Rep. Greg Chaney, R-Caldwell, also said it was wrong to attack libraries for public testimony. Chaney said that while he supported House Bill 666, it was a complicated bill and people shouldn’t be attacked for opposing it.
“I think what we would be doing by voting against this budget would be crushing dissenting voices,” Chaney said during an indoor debate.
“I don’t think just because someone had a different opinion means they were unprofessional,” Chaney added.
Rep. Vito Barbieri, R-Dalton Gardens, countered by saying the Legislative Assembly should have a say in the policy of a commission that receives $11 million in state and federal funding.
Rep. Wendy Horman, the Idaho Falls Republican who sponsored the budget bill, said a vote to support the budget is in no way a vote to support the distribution of obscene material to children.
But in the end, the bill failed 33-36.
Idaho Governor Issues Second 2022 Session Veto
Governor Brad Little issued his second veto of the session on Thursday, putting the peak at Senate Bill 1400, the budget of nearly $17 million for the Office of Information Technology Services. The vast majority of the budget, $15.3 million, comes from federal funding, which is combined with about $1.7 million from the state’s general fund.
In a cover letter accompanying the veto, Little wrote that his problem was not with the budget but with the so-called language of intent attached to the bill. The wording of section four of the bill states that the Office of Information Technology Services cannot use its funding to extend its services to other state agencies unless there is had a state computer vulnerability assessment and technical audit.
“Section 4’s intent language is overly restrictive and impedes the state’s ability to respond effectively to current and emerging threats,” Little wrote.
Little’s concerns, and the fact that the budget for the Office of Information Technology Services was passed unanimously by the Idaho House and Idaho Senate, could provide options for the Legislative Assembly. Lawmakers could rephrase the budget and remove the intent language, or they could attempt to override the veto and move on. It takes two-thirds of the members of both legislative houses to override a veto, if the legislature goes that route.

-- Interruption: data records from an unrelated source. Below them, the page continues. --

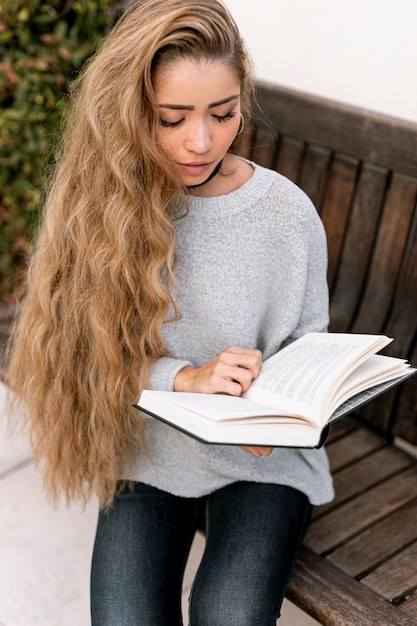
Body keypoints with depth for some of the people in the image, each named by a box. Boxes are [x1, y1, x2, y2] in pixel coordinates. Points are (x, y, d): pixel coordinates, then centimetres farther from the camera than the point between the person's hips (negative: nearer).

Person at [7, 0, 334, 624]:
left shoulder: (287, 213, -12)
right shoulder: (104, 205, -10)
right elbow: (98, 350, -7)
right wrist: (186, 377, -24)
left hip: (260, 461, 0)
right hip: (145, 453, 1)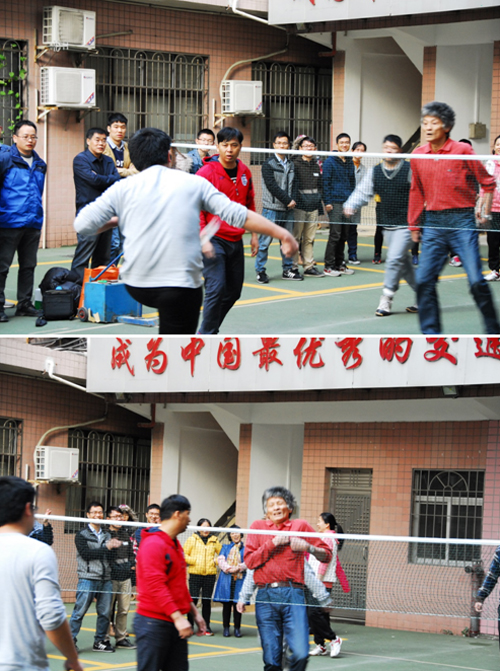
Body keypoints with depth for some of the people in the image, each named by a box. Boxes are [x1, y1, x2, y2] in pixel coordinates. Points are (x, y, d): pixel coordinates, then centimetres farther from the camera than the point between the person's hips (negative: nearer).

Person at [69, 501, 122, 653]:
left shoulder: (107, 535, 16)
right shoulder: (82, 535, 2)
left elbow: (109, 557, 10)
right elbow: (86, 554, -13)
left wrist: (114, 547, -10)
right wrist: (106, 548, -11)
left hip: (105, 579, 5)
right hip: (87, 579, -5)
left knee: (105, 612, 5)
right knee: (79, 611, -6)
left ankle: (100, 641, 15)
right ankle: (71, 640, 0)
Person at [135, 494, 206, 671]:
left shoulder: (175, 544, 15)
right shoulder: (153, 544, -16)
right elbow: (155, 585, -24)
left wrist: (194, 612, 22)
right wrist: (177, 617, -27)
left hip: (176, 623, 9)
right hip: (154, 622, -9)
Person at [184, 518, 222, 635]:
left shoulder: (214, 541, 11)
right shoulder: (192, 539, 4)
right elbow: (184, 555, 2)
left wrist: (216, 561, 0)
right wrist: (194, 561, -9)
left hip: (210, 574, 2)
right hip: (195, 574, -2)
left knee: (207, 601, 4)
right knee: (193, 600, -5)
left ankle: (206, 626, 10)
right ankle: (190, 625, 3)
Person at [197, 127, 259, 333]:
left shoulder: (244, 172, 8)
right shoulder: (206, 173, -11)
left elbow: (250, 204, 20)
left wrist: (253, 234, 17)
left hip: (235, 240, 7)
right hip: (214, 240, -7)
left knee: (234, 291, 11)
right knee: (216, 289, -16)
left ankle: (210, 329, 26)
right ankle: (207, 334, -6)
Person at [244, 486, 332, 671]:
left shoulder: (300, 526, 13)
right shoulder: (258, 527, 15)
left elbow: (326, 555, 12)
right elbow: (250, 561, 3)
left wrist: (308, 547, -6)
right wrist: (273, 543, -4)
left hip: (292, 594, -1)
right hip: (266, 597, 1)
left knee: (300, 654, -14)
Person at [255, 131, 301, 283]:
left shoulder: (291, 165, 15)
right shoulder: (268, 164, -4)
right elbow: (272, 186, -12)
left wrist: (292, 200, 3)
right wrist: (288, 200, -12)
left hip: (288, 209, 6)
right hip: (272, 208, -6)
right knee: (265, 240, -5)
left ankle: (288, 269, 18)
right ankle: (260, 271, 1)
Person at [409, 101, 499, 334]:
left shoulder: (462, 150, -5)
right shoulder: (418, 155, 7)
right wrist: (413, 225, 19)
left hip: (462, 221, -4)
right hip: (433, 223, 4)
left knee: (476, 281, -9)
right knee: (424, 281, -2)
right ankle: (431, 333, 7)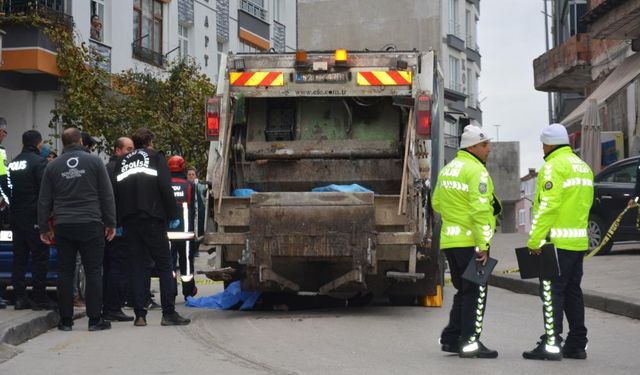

The Idaho Legislative Assembly could still adjourn on Friday
It was not immediately clear how the budget setbacks will affect the adjournment. Legislative leaders have been to work to adjourn the session on Friday. But the state is obligated to fix the state budget before adjourning for the year.
The joint finance and appropriations committee will likely meet on Friday and could resume a rewritten budget for the Library Board at that time.
Either way, legislators have the ability to suspend the rules and work quickly at the end of the session. In previous sessions, bills have been introduced and passed by both the Idaho House and the Idaho Senate on the same day.
Before adjourning Thursday, the Idaho House cleared its schedule of all but about seven bills. Setting the budgets for the Library Commission and Office of Information Technology Services will likely require the addition of two other bills to this list.
Idaho house set to meet upstairs again at 9:30 a.m. Friday and may be able to adjourn for the year before the end of the day. Friday will be the 75th day of the legislative session, which ended on January 10.